Teachers were students once, and most say they didn’t feel nearly the same pressures as today’s teens

March 22, 2017 — by Lina Kim and Alexandra Li

Teachers share high school experiences. 

As a teenager in the 1990s, history teacher Jerry Sheehy spent his typical days in classes at St. Ignatius High School in San Francisco. Following class, he often headed the boys’ locker room to get ready for basketball practice. After three sweaty hours of practice, he arrived home to begin his large pile of homework and projects.

This busy schedule felt normal to Sheehy, who was used to balancing the large commitments to academics and basketball. But once he finished the four stressful years in high school, he realized that he was always focused on what he was doing in the moment, instead of considering his future.

When you’re in the moment, you don’t look too far ahead, which sometimes can be a bad thing because you don’t really see the big picture,” Sheehy said. “And then you get to college and you realize the world’s bigger, and you meet people from different places and broaden your horizons.”

From what he has seen in his 18 years of teaching here, Sheehy sees similar tendencies in his own students.

“Sometimes students spend more time building a resume than pursuing what they’re passionate about or what they like,” Sheehy said. “Some Saratoga students try to do it all, but you have to make some choices or you’re going to burn yourself out.”

In trying to maintain his commitment to his sport and his studies, he had to make sacrifices.

“In order to play basketball, you had to have certain grades, and I wanted to go to college, so I had to keep my grades up,” Sheehy said. “I was always busy, and there wasn’t a lot of time to think about other things.”

English teacher Carrie Bohls, who graduated in 2007 from McAllen High School in McAllen, Texas, has found some similarities between her experience and the students’ that she now teaches, including the scramble to go off campus for lunch. “When I was in high school, going off campus for lunch was a super ‘hip’ thing to do, because it meant you had money and a car, so it was always something you wanted to do,” Bohls said.

While many aspects of her high school career mirror those of her students, she said athletes, and especially football, was a centerpiece of the culture at McAllen, a team that sometimes competed for state championships.

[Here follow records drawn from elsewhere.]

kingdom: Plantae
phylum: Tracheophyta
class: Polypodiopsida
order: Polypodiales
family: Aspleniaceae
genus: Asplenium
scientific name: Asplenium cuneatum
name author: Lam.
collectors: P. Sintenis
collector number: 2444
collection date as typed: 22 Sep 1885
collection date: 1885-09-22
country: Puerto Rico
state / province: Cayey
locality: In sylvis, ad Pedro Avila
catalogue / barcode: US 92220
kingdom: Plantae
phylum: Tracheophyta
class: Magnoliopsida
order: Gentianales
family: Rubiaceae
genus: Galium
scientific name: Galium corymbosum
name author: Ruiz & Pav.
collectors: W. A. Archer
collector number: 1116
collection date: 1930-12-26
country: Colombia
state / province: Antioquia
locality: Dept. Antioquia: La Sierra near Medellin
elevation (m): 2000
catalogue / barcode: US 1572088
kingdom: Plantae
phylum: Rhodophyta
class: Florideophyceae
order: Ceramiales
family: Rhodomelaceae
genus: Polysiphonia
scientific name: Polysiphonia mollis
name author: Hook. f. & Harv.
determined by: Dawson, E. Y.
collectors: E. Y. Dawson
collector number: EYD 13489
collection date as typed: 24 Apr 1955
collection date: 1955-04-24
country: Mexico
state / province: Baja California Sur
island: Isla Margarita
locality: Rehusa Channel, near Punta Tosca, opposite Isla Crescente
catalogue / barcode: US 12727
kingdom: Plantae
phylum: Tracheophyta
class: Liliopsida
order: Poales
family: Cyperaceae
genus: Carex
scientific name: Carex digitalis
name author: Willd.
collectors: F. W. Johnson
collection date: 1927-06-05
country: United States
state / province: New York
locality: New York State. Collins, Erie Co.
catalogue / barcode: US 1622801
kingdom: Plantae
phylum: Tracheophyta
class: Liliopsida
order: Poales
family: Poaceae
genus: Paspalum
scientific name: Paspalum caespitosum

“At my school, football was everything,” Bohls said. “It was a pretty diverse school, and we were really good at football, so there were a lot of kids looking to make football their way out.”

In addition, Bohls has noticed higher expectations set on current high schoolers compared to her experience. While her school was more mixed than SHS both racially and socioeconomically, she notes that their honors classes were around the equivalent of the college preparatory classes here, and it was also quite segregated.

“For the most part, it was white kids in the honor classes, and non-white kids in the non-honors classes,” Bohls said. “It inspired me to do something to change the system, but I ended up here and really liked it.”

French teacher Elaine Haggerty, who graduated from Leland High School in 1983, has also noticed the difference in rigor and expectations that her students face.

“I took [AP U.S. History] as a junior, and then I took Calculus and English as a senior, and that was it,” Haggarty said. “There are just so much higher expectations now. You guys are expected to not sleep.”

The pressure for students to attend a dream school has grown, according to Sheehy, partially because there is roughly the same number of colleges compared to 20 years ago, yet the number of applicants has mushroomed. Still, Sheehy believes that it’s not where one goes to college that matters, but what one will attain from the process.  

“You'll make your experience, you'll make yourself, whether you go to San Jose State or Harvard,” Sheehy said. “You can get a good education; you're the one who makes the experience.”

Haggerty recalls how she once got caught up in the process of attending her dream college, Stanford University. As a high school student, she pushed herself to achieve straight A’s, as well as to receive the honor of being a National Merit Semifinalist. But when six students from her school were accepted into the prestigious university and she wasn’t one of them, she realized that she was going to have to switch up her game plan.

She ultimately made the decision to attend San Jose State, where she became involved with the French program, leading her to study abroad in France for a year and realize that teaching French was her passion.

Although it wasn’t exactly what she had dreamed, it led her on a path that worked out for her.

“When your plans don't work out, don't be too discouraged,” Haggerty said. “You don't really know where this new path can take you, and it could be somewhere great.”